● **Job item**
Using the entries that follow, write out the line containing "[361,193,445,215] projects ->", the line containing "[137,374,161,387] CY -> [71,256,79,265] C", and every line between them, exactly and nothing else.

● **Material provided**
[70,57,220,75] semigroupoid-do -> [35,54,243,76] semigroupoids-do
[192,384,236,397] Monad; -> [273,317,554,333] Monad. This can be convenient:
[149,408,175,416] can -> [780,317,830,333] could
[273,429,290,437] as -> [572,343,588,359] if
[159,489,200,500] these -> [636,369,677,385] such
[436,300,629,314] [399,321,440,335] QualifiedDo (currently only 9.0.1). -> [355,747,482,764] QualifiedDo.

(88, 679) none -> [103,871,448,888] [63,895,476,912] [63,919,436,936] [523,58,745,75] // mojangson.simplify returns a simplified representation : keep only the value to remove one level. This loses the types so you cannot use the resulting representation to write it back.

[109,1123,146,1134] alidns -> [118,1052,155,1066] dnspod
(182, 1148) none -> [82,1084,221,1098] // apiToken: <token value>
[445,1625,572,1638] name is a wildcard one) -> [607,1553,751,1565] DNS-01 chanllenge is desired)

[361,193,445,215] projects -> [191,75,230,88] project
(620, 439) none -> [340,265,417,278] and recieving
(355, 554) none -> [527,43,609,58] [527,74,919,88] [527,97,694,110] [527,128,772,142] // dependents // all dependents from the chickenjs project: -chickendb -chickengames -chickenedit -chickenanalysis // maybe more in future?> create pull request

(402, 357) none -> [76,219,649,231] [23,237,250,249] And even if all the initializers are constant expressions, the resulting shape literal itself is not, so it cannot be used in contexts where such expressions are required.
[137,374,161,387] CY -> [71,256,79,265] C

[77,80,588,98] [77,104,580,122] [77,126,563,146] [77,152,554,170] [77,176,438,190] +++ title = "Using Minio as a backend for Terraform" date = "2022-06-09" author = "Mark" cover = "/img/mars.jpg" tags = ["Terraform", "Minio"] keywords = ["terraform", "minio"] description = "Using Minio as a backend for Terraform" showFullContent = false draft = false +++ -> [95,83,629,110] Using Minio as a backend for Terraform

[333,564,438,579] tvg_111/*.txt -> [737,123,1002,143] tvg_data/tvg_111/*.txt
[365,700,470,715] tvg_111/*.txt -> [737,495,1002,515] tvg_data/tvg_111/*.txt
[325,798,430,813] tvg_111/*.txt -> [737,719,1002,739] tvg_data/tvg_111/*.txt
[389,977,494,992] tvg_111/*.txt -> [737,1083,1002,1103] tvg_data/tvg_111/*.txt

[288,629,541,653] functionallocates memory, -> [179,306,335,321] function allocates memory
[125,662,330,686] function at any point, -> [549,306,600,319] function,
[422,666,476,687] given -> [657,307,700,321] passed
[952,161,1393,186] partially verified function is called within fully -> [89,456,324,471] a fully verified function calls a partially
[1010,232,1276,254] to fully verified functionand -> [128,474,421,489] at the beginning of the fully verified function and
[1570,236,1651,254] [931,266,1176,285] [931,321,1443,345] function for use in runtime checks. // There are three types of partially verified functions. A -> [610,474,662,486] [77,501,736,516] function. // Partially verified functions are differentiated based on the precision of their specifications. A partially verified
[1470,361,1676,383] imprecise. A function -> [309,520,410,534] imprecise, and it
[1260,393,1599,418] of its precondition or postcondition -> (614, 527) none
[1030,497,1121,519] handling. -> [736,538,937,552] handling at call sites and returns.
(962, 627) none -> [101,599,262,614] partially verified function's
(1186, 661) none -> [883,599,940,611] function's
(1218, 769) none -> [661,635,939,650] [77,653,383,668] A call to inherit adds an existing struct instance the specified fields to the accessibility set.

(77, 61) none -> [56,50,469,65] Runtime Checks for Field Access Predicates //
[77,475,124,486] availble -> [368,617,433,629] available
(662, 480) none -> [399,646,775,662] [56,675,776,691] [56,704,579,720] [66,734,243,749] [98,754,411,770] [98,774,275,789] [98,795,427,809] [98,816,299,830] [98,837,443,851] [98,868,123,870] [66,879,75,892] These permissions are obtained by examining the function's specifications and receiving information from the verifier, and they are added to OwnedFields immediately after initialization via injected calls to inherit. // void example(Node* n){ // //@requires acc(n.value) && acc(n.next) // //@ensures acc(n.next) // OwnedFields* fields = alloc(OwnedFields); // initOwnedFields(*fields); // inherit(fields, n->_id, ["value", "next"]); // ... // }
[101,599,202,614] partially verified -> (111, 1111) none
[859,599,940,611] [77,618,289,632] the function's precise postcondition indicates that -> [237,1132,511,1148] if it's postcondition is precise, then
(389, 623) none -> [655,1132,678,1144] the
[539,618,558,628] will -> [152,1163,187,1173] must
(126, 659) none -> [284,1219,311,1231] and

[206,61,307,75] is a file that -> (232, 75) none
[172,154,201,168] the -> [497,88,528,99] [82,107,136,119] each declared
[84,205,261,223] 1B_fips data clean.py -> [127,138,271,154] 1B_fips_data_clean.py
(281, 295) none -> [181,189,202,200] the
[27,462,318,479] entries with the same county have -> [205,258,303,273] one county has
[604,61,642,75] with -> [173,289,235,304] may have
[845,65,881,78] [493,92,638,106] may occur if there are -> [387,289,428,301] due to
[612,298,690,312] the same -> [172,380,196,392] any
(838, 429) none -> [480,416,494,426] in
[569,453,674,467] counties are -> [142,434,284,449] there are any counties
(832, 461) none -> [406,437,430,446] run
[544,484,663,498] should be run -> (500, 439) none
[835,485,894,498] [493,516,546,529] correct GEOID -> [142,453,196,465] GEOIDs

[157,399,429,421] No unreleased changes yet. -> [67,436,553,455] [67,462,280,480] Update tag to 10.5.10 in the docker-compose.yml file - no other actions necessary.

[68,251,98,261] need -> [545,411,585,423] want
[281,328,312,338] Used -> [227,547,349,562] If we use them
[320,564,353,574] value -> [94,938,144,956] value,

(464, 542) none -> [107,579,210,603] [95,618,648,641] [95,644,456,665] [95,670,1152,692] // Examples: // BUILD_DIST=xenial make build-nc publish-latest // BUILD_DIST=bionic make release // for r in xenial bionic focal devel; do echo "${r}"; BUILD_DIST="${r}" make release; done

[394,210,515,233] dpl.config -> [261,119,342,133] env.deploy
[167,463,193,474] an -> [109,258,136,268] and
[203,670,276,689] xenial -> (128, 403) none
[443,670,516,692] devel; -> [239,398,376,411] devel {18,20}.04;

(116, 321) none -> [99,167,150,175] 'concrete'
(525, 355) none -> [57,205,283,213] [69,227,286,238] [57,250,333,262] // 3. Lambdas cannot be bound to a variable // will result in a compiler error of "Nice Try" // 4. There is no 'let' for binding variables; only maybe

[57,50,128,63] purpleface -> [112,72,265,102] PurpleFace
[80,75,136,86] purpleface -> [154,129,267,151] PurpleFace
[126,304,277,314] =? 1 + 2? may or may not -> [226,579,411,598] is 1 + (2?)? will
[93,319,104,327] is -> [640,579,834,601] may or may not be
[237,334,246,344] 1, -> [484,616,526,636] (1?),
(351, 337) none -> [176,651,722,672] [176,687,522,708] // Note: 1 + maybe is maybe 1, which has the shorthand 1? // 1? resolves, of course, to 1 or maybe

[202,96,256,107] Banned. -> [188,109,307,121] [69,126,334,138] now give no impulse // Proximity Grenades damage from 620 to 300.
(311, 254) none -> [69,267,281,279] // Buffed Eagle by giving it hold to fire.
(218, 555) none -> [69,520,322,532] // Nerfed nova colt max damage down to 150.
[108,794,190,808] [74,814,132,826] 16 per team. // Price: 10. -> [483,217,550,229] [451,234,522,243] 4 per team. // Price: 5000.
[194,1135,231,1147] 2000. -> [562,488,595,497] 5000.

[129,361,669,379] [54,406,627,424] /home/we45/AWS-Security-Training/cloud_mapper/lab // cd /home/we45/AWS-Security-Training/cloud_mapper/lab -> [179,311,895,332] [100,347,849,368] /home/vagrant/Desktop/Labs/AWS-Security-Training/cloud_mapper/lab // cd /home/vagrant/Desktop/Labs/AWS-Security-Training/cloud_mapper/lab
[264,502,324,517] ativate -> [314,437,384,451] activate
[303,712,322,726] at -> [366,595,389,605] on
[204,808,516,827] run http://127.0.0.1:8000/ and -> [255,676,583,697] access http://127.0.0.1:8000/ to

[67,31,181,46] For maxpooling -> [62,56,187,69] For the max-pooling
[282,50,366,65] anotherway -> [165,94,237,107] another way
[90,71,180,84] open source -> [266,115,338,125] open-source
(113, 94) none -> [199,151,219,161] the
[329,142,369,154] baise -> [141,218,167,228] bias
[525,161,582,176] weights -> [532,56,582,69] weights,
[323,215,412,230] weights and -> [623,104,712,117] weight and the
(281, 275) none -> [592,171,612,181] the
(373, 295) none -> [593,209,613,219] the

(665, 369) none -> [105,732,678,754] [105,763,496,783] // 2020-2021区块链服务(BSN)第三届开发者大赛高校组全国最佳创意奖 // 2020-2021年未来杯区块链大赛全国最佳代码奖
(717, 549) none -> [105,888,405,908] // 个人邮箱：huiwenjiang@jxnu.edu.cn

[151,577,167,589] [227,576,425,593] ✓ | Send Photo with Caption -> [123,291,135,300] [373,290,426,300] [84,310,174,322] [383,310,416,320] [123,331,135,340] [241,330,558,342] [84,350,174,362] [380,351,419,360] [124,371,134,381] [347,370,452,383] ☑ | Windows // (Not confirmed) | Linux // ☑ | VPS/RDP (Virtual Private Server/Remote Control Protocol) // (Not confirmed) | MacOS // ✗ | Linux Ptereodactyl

● **Completed task**
[361,193,445,215] projects -> [191,75,230,88] project
(620, 439) none -> [340,265,417,278] and recieving
(355, 554) none -> [527,43,609,58] [527,74,919,88] [527,97,694,110] [527,128,772,142] // dependents // all dependents from the chickenjs project: -chickendb -chickengames -chickenedit -chickenanalysis // maybe more in future?> create pull request

(402, 357) none -> [76,219,649,231] [23,237,250,249] And even if all the initializers are constant expressions, the resulting shape literal itself is not, so it cannot be used in contexts where such expressions are required.
[137,374,161,387] CY -> [71,256,79,265] C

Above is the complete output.